• _BACAAN TERSEDIA_:
--

IX. EKSPEDISI YAMAMAH (2/3)
Muslimin mundur dan pasukan Musailimah
memasuki kemah Khalid
Karenanya mereka tak dapat bertahan menghadapi pasukan
Banu Hanifah itu, padahal antara keduanya sudah terjadi
pertempuran sengit. Barisan Muslimin sekarang cenderung
mengalami kekalahan. Dalam pada itu Khalid sudah
meninggalkan kemahnya. Tetapi pasukan Banu Hanifah tampaknya
sudah berhasil masuk ke dalam kemah Khalid. Mereka hanya
melihat Mujja'ah yang dibelenggu dengan besi dan tak jauh
dari orang ini dilihatnya pula Laila Umm Tamim. Salah
seorang di antara mereka sudah siap dengan pedangnya hendak
membunuh Laila - istri Khalid itu. Tetapi ketika itu juga
Mujja'ah berteriak: "He! Aku yang melindungi dia! Dia
perempuan merdeka yang baik. Hadapilah kaum laki-laki!"
Tali-temali tenda kemudian diputuskan oleh tentara itu
dan tendanya dirobek-robek dengan pedang, dengan
meninggalkan Mujja'ah dan Laila yang hanya tercengang
menyaksikan semua itu.
Sungguhpun begitu, sebelum pasukan Muslimin mundur, tidak
sedikit dari Banu Hanifah yang sudah terbunuh. Di antara
yang pertama terbunuh ialah Nahar ar-Rajjal, yang ahli
Qur'an dan ahli fikih, pengkhianat dan penipu itu. Begitu
tampil di barisan depan dalam pasukan Banu Hanifah ia
disambut oleh Zaid bin Khattab dan langsung dibunuhnya.
Dengan terbunuhnya orang ini, biang keladi yang begitu setia
kepada Musailimah, berakhirlah kini riwayatnya dan riwayat
pasukannya yang selama ini mengancam kaum Muslimin dan
menanamkan rasa takut dalam hati setiap orang yang mencintai
agama Allah.
Khalid bin Walid tetap tenang tatkala ia meninggalkan
kemahnya. Sedikit pun ia tak ragu menghadapi tujuannya hari
itu. Dia sudah tahu kekalahan yang menimpa pasukan Muslimin;
yakni karena mereka saling memperolok, saling tak peduli
satu sama lain. Kalau tidak demikian sikap mereka, niscaya
mereka menang. Karenanya, tatkala Khalid melihat ada
peluang, ketika kedua pihak dalam keadaan tenang, ia
berteriak sekeras-kerasnya dengan nada geram dan
bergelora:
"Saudara-saudara kaum Muslimin! Perlihatkanlah kelebihan
kamu, biar orang tahu keberanian dan kepahlawanan kita, biar
orang tahu dari mana kita datang,"

--

• _TUGAS 1_:
Jawablah pertanyaan berikut berdasarkan bacaan tentang Ekspedisi Yamamah.
(a) Siapa yang dilihat pasukan Banu Hanifah dalam keadaan dibelenggu dengan besi di kemah Khalid?
(b) Siapa yang membunuh Nahar ar-Rajjal ketika ia tampil di barisan depan?
(c) Menurut bacaan itu, apa sebab kekalahan pasukan Muslimin yang sudah diketahui Khalid?
• _TUGAS 2_: Tulislah lanjutan bacaan tentang Ekspedisi Yamamah, dimulai setelah seruan Khalid kepada kaum Muslimin.

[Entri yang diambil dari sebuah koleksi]
--

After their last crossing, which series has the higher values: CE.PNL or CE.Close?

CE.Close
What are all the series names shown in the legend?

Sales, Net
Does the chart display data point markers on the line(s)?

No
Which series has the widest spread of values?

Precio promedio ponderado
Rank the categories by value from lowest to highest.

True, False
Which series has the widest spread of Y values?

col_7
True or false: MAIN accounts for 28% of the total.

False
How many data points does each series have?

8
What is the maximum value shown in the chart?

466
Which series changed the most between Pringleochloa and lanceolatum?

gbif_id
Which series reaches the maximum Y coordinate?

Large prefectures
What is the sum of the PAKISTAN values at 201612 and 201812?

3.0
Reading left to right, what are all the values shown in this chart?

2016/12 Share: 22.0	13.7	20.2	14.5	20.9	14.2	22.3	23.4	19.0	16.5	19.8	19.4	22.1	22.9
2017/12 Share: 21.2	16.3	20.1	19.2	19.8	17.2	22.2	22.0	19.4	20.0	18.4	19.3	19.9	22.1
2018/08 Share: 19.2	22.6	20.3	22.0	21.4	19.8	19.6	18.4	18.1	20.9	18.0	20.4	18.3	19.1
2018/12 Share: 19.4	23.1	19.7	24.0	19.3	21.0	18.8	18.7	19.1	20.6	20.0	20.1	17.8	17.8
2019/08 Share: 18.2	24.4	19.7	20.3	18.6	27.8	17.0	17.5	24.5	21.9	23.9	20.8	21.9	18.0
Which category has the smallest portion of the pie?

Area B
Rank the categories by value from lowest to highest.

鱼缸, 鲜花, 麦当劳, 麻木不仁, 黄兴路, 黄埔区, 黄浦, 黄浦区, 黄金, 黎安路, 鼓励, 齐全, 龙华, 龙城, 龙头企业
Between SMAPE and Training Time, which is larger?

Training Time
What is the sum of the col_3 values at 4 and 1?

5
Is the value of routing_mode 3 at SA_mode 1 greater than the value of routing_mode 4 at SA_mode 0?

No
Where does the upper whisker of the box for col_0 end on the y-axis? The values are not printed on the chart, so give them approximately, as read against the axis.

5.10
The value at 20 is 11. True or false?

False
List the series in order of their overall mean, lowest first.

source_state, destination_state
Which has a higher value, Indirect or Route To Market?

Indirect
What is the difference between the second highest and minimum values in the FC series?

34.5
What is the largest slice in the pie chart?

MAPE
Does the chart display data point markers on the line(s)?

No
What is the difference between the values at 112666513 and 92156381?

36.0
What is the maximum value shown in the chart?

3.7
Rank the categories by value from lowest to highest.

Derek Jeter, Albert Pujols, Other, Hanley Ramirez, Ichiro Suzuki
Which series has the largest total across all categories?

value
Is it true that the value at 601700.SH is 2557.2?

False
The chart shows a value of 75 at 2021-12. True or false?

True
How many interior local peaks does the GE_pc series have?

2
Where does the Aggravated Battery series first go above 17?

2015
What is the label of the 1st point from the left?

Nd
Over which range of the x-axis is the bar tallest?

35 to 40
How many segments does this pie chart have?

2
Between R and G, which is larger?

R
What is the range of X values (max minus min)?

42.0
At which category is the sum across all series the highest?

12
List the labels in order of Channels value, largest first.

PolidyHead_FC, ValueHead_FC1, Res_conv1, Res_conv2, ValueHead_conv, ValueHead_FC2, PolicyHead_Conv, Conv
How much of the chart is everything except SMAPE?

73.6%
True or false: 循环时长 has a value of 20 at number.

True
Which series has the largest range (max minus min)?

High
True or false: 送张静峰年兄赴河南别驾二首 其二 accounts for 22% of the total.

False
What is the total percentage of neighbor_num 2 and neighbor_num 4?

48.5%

--

• _JAWABAN LATIHAN 1_:
(a) Mujja'ah.
(b) Zaid bin Khattab.
(c) Pasukan Muslimin saling memperolok dan saling tak peduli satu sama lain.

• _JAWABAN LATIHAN 2_:
Teriakan itu bersipongang ke dalam telinga
prajurit-prajuritnya, dan membuat tersentak dan mereka
menyadari keadaan yang sebenarnya. Khalid puas setelah
dilihatnya mereka menunjukkan sikap seperti yang
diperintahkannya itu. Kecurigaan dan saling tak peduli sudah
dapat dihilangkan. Sekarang jalan kemenangan sudah
terbuka.
Semangat agama bangkit dalam kalbu
pasukan Muslimin
Teriakan Khalid itu telah membangkitkan fanatisma yang
kuat sesuai dengan naluri Arabnya. Pemuka-pemuka Muslimin
pun melihat apa yang telah menimpa mereka. Dalam hati mereka
sekarang tumbuh semangat agama yang membara. Iman telah
mengangkat mereka ke tingkat kehidupan yang lebih tinggi.
Yang sekarang tampak jelas dan tersenyum di hadapan mereka
hanyalah mati sebagai syahid. Cahaya mengantarkan mereka dan
membukakan pintu surga abadi. Tuntunan cahaya Ilahi
memperlihatkan kepada mereka, bahwa segala kesenangan hidup,
hiburan dunia dan segala tipu muslihatnya akan sia-sia
adanya. Sekarang mereka berbalik, dari kekalahan menjadi
suatu tuntutan: menang atau mati syahid.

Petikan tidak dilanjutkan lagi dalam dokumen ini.